= Maryland Constitution of 1851 =

Second constitution of Maryland

The Maryland Constitution of 1851 was the second constitution of the U.S. state of Maryland following the revolution, replacing the Constitution of 1776.

The primary reason for the new constitution was a need to re-apportion Maryland's legislature, the Maryland General Assembly. It also permitted a change in the status of the City of Baltimore (designated as a "port of entry" in 1706, chartered as a town in 1729, incorporated in 1796–97, and county seat since 1768) and its relationship with the surrounding Baltimore County (which was erected in 1659).

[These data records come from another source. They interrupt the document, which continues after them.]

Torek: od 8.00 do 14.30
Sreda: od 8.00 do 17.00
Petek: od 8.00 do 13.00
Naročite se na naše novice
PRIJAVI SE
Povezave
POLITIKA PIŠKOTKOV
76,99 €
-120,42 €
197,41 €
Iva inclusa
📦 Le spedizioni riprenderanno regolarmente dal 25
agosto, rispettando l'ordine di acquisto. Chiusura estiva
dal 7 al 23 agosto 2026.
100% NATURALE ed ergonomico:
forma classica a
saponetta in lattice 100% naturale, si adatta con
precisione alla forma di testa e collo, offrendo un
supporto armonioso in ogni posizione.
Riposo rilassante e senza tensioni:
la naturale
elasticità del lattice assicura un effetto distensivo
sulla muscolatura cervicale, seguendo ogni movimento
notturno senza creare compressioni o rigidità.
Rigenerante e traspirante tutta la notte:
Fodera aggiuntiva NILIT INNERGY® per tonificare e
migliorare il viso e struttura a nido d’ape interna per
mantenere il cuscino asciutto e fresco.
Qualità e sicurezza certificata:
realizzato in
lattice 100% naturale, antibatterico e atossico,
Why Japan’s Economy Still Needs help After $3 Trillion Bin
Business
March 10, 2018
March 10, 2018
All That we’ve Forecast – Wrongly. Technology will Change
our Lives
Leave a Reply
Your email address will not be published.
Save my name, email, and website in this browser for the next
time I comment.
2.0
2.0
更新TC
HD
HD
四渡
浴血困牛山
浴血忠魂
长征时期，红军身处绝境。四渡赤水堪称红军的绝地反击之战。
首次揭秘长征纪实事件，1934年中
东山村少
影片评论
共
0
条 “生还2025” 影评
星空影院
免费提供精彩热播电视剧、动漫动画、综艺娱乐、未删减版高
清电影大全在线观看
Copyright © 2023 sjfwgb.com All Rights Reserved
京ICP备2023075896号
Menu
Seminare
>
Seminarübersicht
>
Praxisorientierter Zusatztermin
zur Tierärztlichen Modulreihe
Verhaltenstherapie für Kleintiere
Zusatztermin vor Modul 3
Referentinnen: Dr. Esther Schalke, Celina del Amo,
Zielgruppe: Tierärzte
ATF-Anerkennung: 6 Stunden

By the provisions of this 1851 Constitution, Baltimore City was to be separated and given the status of the other (soon-to-be) 23 counties of the State, with a provision of "home rule", which was later extended in 1923. By 1854, Baltimore County by election of its voters had moved its county seat and courts to Towsontown, north of the city and began building a new courthouse. However, there were several critiques of the Constitution of 1851, especially in changes in how the judiciary functioned which allowed for gaps in judiciary oversight. These critiques led to the relatively rapid adoption of a new Constitution of 1864.

During the 1700s and 1800s, many states in the United States allowed male non-citizens to vote. Anti-Irish Catholic sentiment and anti-German Catholic sentiment following the War of 1812 and intensifying again in the 1840s lead many states, particularly in the Northeast, to amend their constitutions to prohibit non-citizens from voting, including Maryland.